(Beginning of EXERCISE INPUTS)
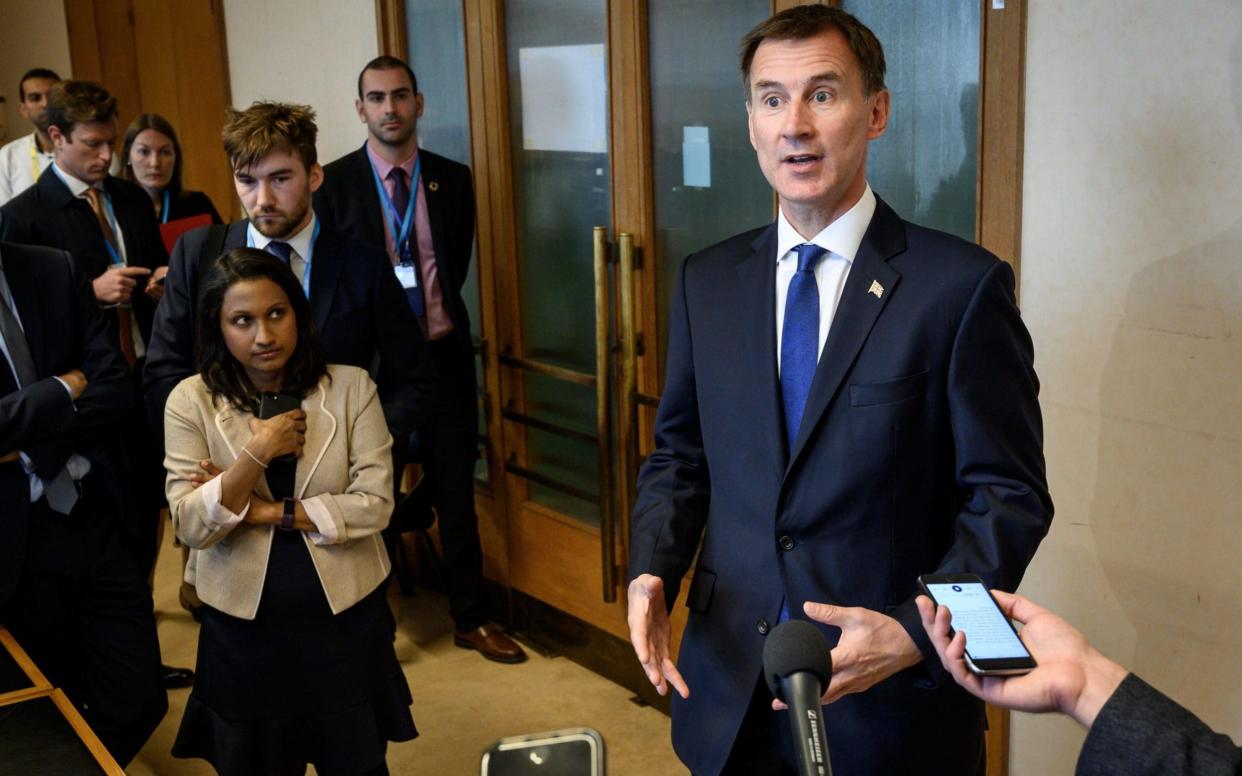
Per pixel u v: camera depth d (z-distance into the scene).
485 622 3.67
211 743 2.40
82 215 3.38
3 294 2.47
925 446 1.64
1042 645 1.08
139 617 2.70
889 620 1.49
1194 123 1.96
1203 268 1.98
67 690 2.67
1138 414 2.12
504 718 3.27
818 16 1.61
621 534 3.17
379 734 2.42
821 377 1.65
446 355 3.47
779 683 1.10
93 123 3.30
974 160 2.32
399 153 3.39
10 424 2.38
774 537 1.69
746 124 2.75
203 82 5.05
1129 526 2.16
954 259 1.64
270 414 2.28
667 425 1.89
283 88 4.45
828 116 1.61
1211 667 2.08
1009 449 1.60
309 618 2.29
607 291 3.06
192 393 2.32
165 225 3.33
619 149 3.05
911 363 1.62
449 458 3.51
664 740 3.13
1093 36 2.07
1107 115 2.07
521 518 3.68
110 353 2.57
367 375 2.45
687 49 2.85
(End of EXERCISE INPUTS)
ABOUT THIS TASK: Only the lines from the one with "504 718 3.27" through the last line of the records belong in the answer, each copied exactly.

EXERCISE OUTPUT:
504 718 3.27
818 16 1.61
621 534 3.17
379 734 2.42
821 377 1.65
446 355 3.47
779 683 1.10
93 123 3.30
974 160 2.32
399 153 3.39
10 424 2.38
774 537 1.69
746 124 2.75
203 82 5.05
1129 526 2.16
954 259 1.64
270 414 2.28
667 425 1.89
283 88 4.45
828 116 1.61
1211 667 2.08
1009 449 1.60
309 618 2.29
607 291 3.06
192 393 2.32
165 225 3.33
619 149 3.05
911 363 1.62
449 458 3.51
664 740 3.13
1093 36 2.07
1107 115 2.07
521 518 3.68
110 353 2.57
367 375 2.45
687 49 2.85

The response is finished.